Most wonderful people

Keine drei Wochen mehr, und Zwanzigdreizehn ist vollbracht.

Zwischen Barbarazweigen und Santa Lucia habe ich ein bißchen Zeit, um über mein Thema für das kommende Jahr nachzudenken.

Schon wieder ein Neues, obwohl ich das diesjährige noch gar nicht erfüllt habe? Ich bin das ganze Jahr über noch auf keinen einzigen Baum geklettert!

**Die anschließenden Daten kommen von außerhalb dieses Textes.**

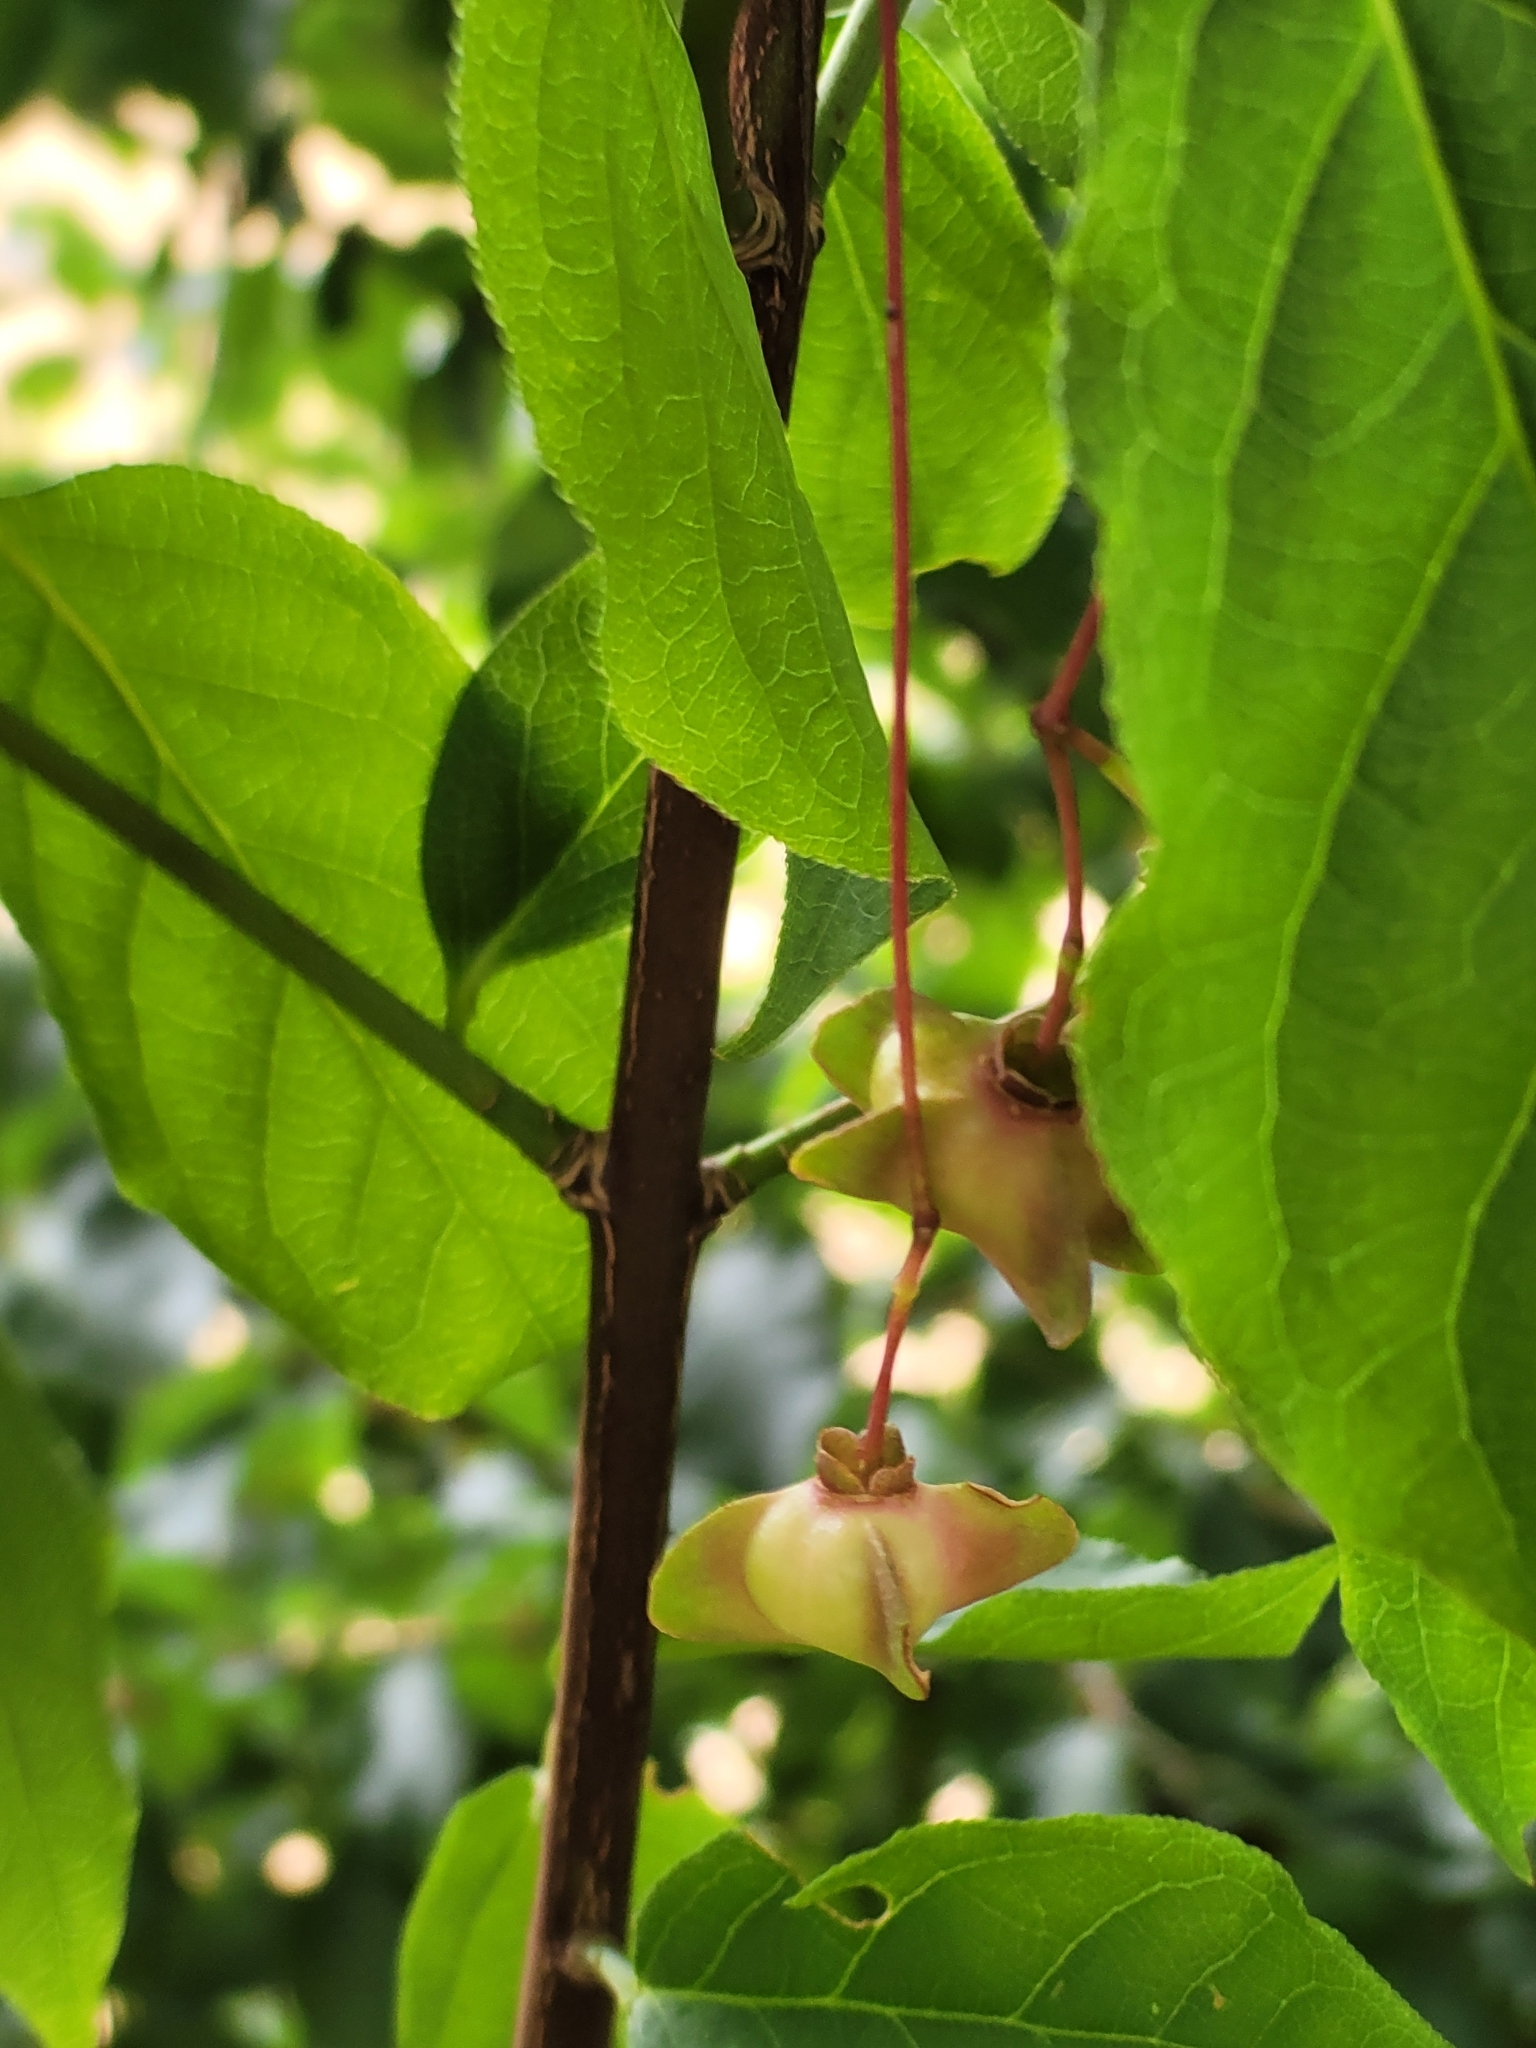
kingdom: Plantae
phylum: Tracheophyta
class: Magnoliopsida
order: Celastrales
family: Celastraceae
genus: Euonymus
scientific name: Euonymus latifolius
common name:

Die bisher einzige Unternehmug in 2013, die auch nur ansatzweise in diese Richtung ging, war, dass ich mich in ein exclusives All-Inclusive-Luxushotel, in dem ich nicht Gast war, eingeschlichen habe, um zwei Eis am Stiel vom Buffet abzuziehen – eines für mich und eines für meine Begleitung.

Das war mit Abstand das leckerste Magnum des Jahres!

Damit ich mir nicht selbst die Möglichkeit nehme, auf Bäume zu klettern so oft ich will, habe ich beschlossen, dass das Jahreszitat 2014 eine Art Verlängerung von 2013 wird – ich kann halt auch so schwer aus meiner Haut ….

Es wird erweitert um die wunderbare Erfahrung, dass es mir selbst an ganz unerwarteten Orten meist gelingt, ganz wunderbaren frechen Frauen und anderen Menschen zu begegnen. Solche, mit denen ich dann auf Bäume klettern möchte oder für die ich ein Langnese Eiskrem stibitze:

Some of the most wonderful people 
are the ones who don't fit into boxes.*

Das Zitat wird Tori Amos zugeschrieben. Ich habe lange gesucht, aber nicht herausfinden können, an welcher Stelle sie es erstmals sagt oder singt oder schreibt. Vielleicht kann ja eineR von euch mir auf die Sprünge helfen?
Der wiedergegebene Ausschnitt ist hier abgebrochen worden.